Rosneft Beats LUKoil on Margins in Q2

VedomostiShareholders attending Rosneft’s annual meeting in June. The oil giant had second-quarter profit of $1.61 billion.

Rosneft beat nearest rival LUKoil on margins in the second quarter despite a forecast-missing 63 percent drop in net profit due to a foreign-exchange loss and high taxes.

“Costs are under more severe control at Rosneft than at LUKoil,” said Raiffeisenbank oil and gas analyst Anna Yudina.

State-run Rosneft said Tuesday that its EBITDA margin — a ratio of core earnings to revenues regarded as an indicator of a company’s effectiveness — was 32.6 percent in the second quarter. LUKoil, which reported on Aug. 28, had an EBITDA margin of 20 percent.

Rosneft’s second-quarter net profit was $1.61 billion, missing the average $1.72 billion forecast in a Reuters poll of analysts.

The company said the drop in net income, from $4.31 billion a year ago and $2.06 billion in the first quarter, was mainly due to the effective income tax rate rising to 19.9 percent from 5.7 percent, and a foreign exchange loss of $391 million.

VTB Capital analyst Svetlana Grizan said Rosneft was more efficient than LUKoil in terms of oil production and refining costs, despite the fact that LUKoil’s net income came in higher, at $2.32 billion. “LUKoil had inflated costs and revenues due to more active trading operations,” she said.

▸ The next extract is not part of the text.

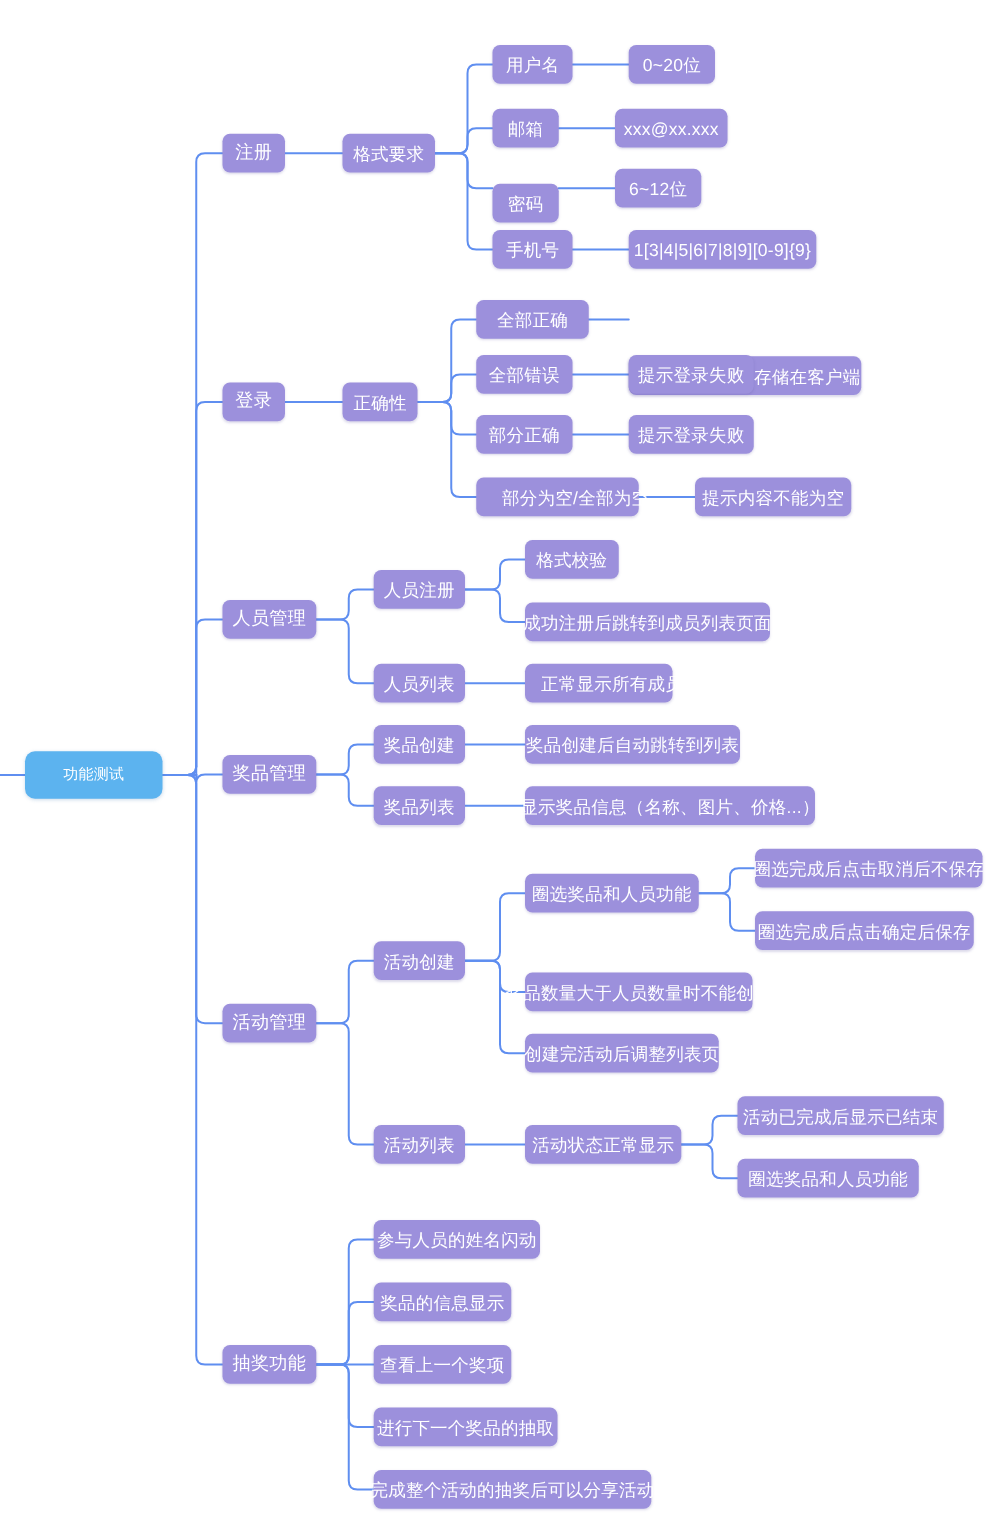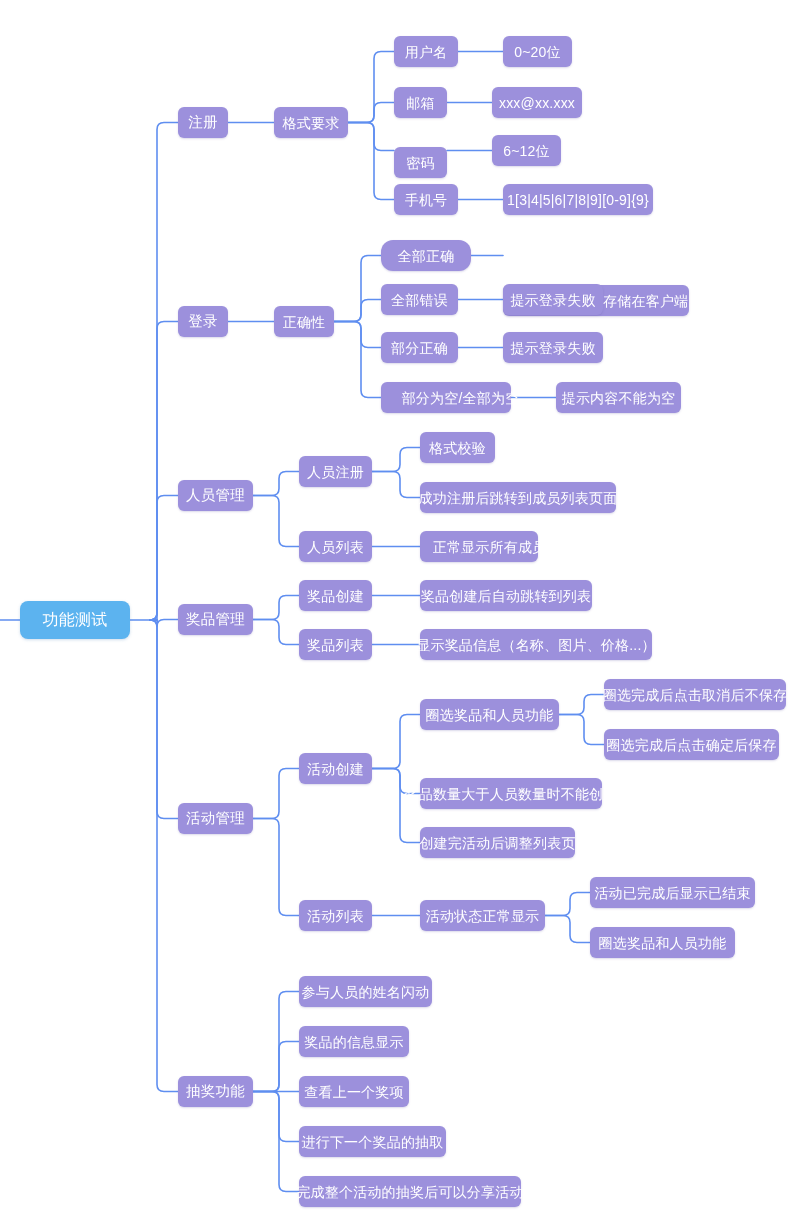"全部正确" div.node { border-radius: 12px -> none }
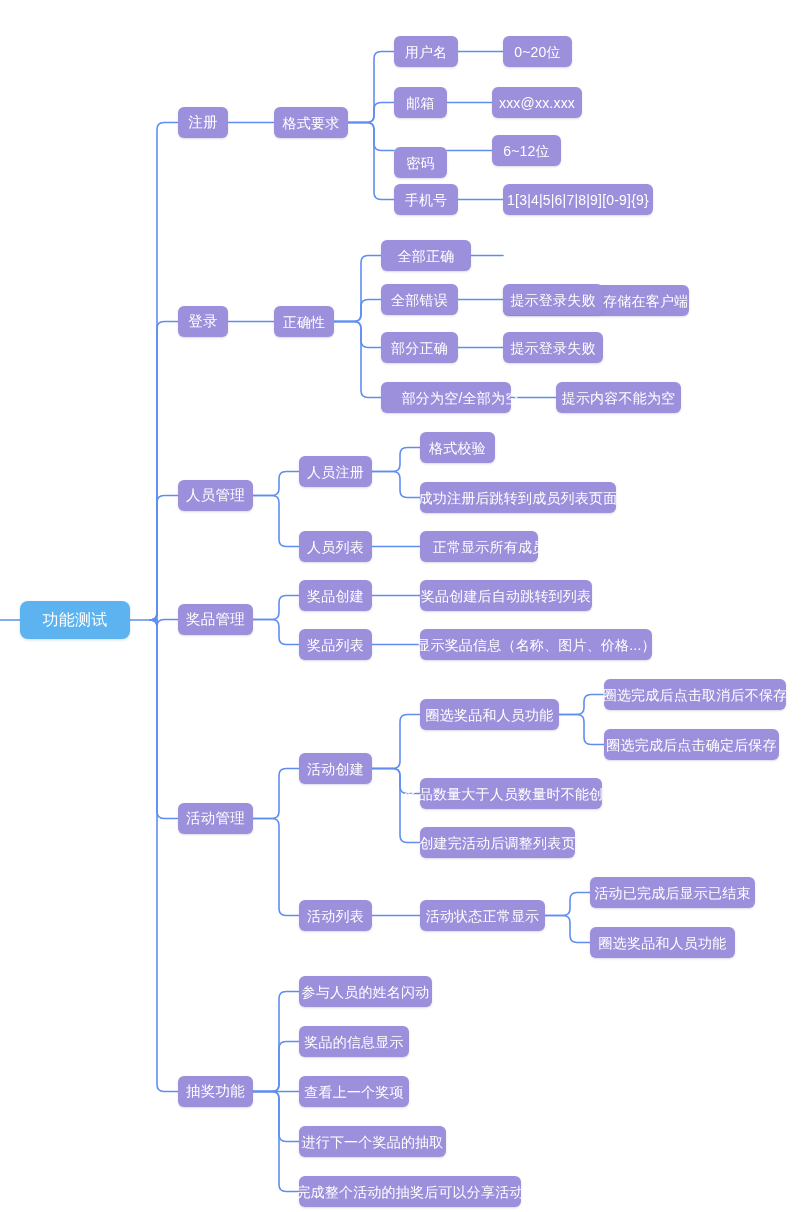"功能测试" .node.root { font-family: none -> Liberation Mono, monospace; font-size: 16px -> 12px }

“Rosneft made a free cash flow in the second quarter [$222 million], while LUKoil didn’t,” said Oleg Maximov, an analyst at Troika Dialog.

CEO Sergei Bogdanchikov said in a statement that Rosneft would continue to focus on costs in the second half, when oil production is set to grow. “We … are confident we will deliver average daily production 5 percent higher than in the first half of the year, in large part due to our recent successful launch of production at Vankor,” he said. Revenues in the second quarter reached $10.95 billion, down from $21.13 billion in the same period last year but in line with a forecast $10.88 billion.